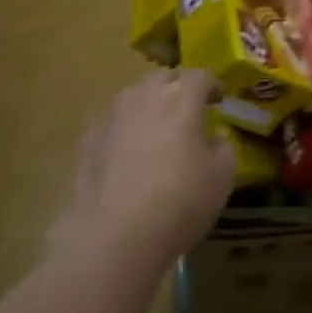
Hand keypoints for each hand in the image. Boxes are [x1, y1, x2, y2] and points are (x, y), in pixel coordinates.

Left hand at [48, 70, 233, 270]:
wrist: (113, 236)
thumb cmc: (179, 202)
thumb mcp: (222, 177)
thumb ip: (224, 148)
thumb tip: (215, 137)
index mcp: (181, 98)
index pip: (200, 76)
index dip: (212, 85)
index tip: (219, 100)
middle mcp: (144, 95)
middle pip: (163, 77)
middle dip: (178, 87)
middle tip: (188, 109)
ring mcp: (112, 115)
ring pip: (134, 95)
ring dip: (149, 103)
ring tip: (157, 128)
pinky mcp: (87, 138)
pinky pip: (112, 120)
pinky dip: (124, 126)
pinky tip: (128, 150)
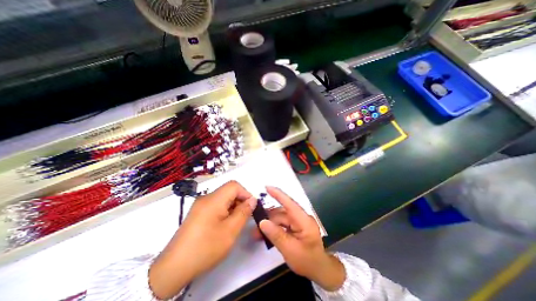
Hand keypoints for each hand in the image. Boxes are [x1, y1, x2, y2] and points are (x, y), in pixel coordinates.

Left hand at [146, 180, 254, 299]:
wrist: (174, 268)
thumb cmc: (206, 247)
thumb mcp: (230, 230)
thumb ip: (244, 212)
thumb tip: (252, 200)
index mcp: (213, 200)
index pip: (234, 185)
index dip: (245, 193)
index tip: (251, 207)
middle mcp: (206, 198)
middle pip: (228, 191)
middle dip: (240, 200)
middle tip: (244, 216)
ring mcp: (200, 205)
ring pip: (223, 198)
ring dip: (233, 206)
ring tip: (235, 222)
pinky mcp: (197, 213)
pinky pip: (216, 205)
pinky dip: (225, 210)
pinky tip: (225, 225)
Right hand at [261, 186, 345, 290]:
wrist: (320, 271)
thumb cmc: (308, 261)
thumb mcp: (290, 250)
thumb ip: (276, 235)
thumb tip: (262, 222)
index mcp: (303, 220)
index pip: (289, 203)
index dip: (278, 194)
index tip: (267, 187)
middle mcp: (301, 218)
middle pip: (282, 213)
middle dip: (268, 217)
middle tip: (255, 225)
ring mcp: (298, 222)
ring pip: (280, 218)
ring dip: (269, 224)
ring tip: (257, 233)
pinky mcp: (296, 227)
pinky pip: (282, 224)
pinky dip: (274, 228)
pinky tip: (265, 234)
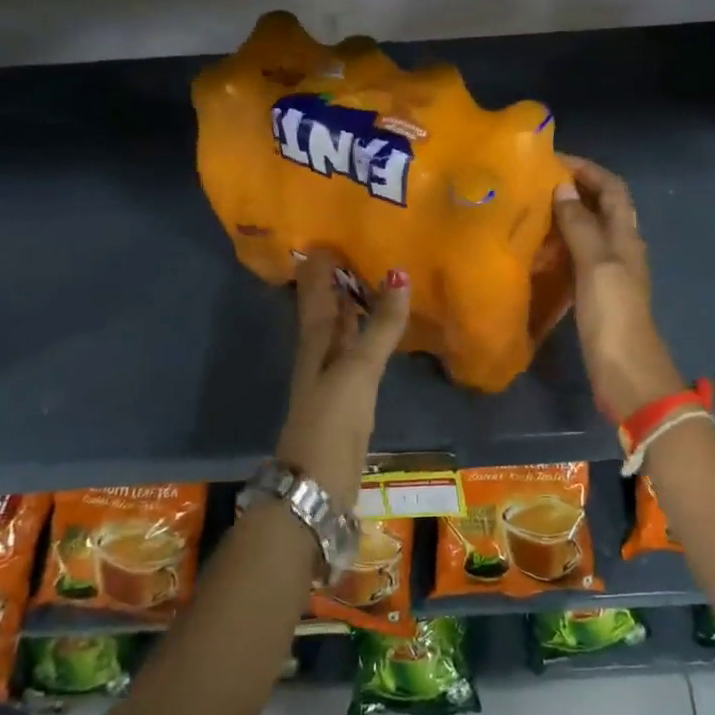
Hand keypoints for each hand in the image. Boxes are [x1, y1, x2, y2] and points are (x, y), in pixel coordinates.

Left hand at [276, 248, 410, 514]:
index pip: (315, 291)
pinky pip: (355, 352)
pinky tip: (379, 332)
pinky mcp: (347, 397)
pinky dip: (365, 334)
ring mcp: (332, 376)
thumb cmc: (332, 419)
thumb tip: (398, 273)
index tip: (332, 232)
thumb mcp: (358, 368)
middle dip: (337, 280)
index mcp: (315, 340)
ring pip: (340, 330)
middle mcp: (319, 352)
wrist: (317, 483)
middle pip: (325, 308)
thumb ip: (380, 325)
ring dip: (352, 305)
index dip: (320, 264)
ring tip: (374, 279)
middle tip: (359, 248)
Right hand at [551, 156, 685, 419]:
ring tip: (531, 209)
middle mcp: (621, 249)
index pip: (612, 189)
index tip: (553, 159)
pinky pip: (579, 258)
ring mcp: (610, 274)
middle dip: (575, 189)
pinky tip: (538, 250)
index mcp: (626, 237)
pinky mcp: (597, 295)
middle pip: (602, 207)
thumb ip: (580, 226)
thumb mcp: (596, 265)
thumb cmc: (614, 315)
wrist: (627, 373)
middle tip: (535, 182)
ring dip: (566, 216)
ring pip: (589, 232)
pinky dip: (562, 245)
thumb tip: (562, 188)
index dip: (588, 170)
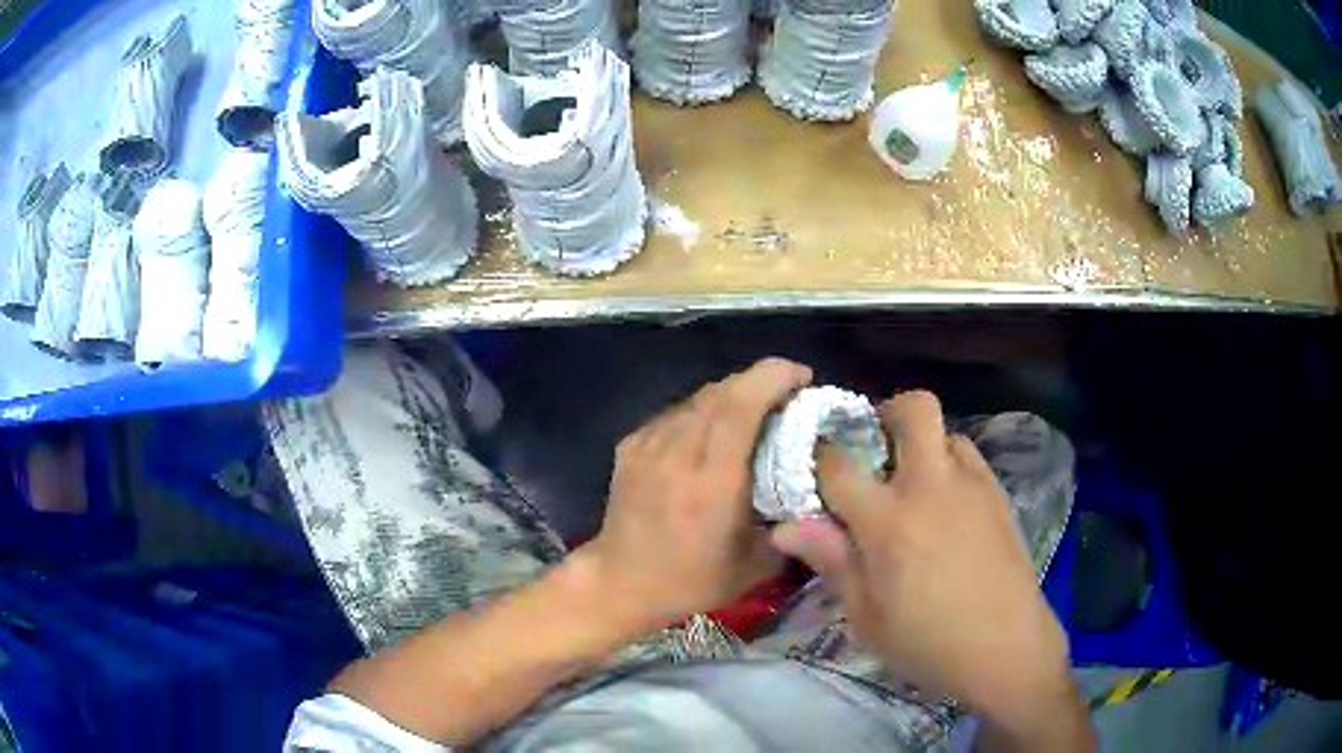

» **Task details**:
In the material above, transcribe exactly the lines beginning at the one with "middle mcp: (206, 198)" and ending at the one with "thumb ip: (276, 235)", both included.

» **Task result**:
middle mcp: (206, 198)
middle pip: (228, 191)
middle dip: (240, 200)
middle tip: (244, 216)
ring mcp: (200, 205)
ring pip: (223, 198)
ring dip: (233, 206)
ring tip: (235, 222)
pinky mcp: (197, 213)
pinky pip: (216, 205)
pinky dip: (225, 210)
pinky tip: (225, 225)
Right hand at [261, 186, 345, 290]:
wrist: (320, 271)
thumb cmc: (308, 261)
thumb mcp: (290, 250)
thumb ip: (276, 235)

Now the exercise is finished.